══ WERKGEGEVENS ══

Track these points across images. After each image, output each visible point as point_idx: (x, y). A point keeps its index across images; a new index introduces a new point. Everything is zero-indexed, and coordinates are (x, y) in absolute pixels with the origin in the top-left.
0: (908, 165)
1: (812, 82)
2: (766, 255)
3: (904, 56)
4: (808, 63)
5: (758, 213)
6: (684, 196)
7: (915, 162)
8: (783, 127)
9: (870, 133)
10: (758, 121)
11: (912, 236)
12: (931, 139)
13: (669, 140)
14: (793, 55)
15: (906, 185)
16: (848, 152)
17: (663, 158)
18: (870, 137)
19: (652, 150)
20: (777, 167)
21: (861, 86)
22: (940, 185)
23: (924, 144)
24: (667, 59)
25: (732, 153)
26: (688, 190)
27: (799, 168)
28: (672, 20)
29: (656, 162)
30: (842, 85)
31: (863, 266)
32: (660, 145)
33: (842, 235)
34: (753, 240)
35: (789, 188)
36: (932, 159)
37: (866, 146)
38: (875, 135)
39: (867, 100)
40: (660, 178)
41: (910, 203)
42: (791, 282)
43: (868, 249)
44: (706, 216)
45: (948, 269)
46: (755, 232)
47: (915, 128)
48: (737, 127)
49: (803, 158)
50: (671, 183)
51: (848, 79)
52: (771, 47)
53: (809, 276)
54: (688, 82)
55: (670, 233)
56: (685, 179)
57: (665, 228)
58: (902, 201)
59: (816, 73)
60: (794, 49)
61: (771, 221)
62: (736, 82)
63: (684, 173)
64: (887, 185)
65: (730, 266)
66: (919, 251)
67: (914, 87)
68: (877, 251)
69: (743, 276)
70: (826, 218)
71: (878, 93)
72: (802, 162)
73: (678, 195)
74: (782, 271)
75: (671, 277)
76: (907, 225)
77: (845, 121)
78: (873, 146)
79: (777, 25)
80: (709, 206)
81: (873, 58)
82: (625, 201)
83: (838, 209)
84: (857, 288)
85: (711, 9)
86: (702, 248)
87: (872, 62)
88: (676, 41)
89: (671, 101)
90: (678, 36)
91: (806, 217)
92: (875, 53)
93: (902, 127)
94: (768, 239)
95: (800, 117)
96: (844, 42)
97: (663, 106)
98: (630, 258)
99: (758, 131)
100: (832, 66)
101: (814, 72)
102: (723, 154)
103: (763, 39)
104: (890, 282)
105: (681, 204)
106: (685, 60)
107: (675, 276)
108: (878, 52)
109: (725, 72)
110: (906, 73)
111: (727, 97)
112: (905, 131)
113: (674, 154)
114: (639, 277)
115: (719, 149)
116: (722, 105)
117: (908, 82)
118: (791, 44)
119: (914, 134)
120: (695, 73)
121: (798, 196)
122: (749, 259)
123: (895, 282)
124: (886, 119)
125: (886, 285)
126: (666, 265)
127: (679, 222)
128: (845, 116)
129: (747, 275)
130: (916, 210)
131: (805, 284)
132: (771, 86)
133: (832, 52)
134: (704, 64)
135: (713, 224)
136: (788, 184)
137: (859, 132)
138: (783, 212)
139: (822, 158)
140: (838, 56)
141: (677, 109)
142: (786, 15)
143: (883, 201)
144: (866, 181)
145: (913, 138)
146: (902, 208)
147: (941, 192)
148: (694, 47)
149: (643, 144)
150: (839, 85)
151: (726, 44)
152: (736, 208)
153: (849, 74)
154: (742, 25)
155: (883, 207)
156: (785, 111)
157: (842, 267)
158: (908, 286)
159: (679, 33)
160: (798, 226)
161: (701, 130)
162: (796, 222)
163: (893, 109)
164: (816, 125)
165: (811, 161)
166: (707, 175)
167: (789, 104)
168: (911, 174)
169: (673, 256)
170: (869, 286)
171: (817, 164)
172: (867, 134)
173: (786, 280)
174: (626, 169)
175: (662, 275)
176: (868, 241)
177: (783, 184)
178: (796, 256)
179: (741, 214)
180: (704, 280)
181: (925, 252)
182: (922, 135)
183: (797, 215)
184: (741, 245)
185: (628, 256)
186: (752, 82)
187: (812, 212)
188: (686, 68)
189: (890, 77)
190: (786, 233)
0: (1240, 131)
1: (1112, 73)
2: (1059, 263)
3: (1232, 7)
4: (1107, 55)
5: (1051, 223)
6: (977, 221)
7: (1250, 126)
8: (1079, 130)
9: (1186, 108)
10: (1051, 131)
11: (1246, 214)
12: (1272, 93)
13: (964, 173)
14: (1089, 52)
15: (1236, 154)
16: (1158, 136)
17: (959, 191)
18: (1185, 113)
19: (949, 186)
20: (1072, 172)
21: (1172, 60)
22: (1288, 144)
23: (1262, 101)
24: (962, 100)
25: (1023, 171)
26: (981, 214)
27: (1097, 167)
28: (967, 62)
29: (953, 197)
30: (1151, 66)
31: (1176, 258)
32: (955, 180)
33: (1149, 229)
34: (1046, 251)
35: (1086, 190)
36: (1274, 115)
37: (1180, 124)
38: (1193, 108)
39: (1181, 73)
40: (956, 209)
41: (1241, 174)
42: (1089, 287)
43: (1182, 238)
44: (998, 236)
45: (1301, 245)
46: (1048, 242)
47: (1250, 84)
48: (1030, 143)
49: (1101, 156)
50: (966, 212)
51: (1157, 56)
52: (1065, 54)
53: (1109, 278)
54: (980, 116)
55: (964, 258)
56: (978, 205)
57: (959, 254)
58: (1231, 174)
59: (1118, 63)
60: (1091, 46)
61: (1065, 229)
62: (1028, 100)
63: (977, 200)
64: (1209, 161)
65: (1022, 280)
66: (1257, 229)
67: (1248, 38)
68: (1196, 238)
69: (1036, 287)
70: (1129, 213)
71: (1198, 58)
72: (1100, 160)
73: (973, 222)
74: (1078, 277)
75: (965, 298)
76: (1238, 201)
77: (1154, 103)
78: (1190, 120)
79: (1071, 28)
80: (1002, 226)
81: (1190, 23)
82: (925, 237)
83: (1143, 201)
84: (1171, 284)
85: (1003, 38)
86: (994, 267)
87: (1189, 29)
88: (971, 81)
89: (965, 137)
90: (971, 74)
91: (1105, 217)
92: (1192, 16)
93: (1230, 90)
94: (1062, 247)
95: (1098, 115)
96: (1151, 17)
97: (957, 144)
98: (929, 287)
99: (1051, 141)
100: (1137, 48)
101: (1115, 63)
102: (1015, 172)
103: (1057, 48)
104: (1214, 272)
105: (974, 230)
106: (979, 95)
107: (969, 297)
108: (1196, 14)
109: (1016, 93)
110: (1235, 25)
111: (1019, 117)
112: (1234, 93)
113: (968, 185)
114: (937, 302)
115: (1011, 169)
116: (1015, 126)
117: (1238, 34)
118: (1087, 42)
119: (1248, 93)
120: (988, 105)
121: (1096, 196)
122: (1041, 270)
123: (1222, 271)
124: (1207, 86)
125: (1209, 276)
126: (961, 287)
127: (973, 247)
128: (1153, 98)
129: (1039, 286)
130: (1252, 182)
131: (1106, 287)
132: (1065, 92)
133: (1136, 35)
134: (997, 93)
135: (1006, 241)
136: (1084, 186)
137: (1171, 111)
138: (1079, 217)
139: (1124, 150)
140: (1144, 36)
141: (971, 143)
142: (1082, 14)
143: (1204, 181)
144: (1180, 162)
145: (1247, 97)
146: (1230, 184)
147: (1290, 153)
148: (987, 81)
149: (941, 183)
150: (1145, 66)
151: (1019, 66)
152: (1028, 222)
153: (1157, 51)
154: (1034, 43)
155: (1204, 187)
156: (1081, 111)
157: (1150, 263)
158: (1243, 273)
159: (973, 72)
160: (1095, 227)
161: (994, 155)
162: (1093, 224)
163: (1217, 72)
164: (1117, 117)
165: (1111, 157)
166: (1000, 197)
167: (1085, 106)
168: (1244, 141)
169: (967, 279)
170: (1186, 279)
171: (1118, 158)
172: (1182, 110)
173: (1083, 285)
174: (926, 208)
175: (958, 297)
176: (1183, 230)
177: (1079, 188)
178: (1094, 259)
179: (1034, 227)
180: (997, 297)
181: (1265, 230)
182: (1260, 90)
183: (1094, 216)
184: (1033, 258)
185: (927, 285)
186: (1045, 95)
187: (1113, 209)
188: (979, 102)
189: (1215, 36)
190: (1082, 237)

═══

OVER DEZE OPDRACHT >>
Tel het aantal regels van het materiaal waarin de tekenreeks "zero" voorkomt; hoofdletters en kleine letters tellen als verschillend. Noem alleen het getal.

GESCHREVEN ANTWOORD >>
1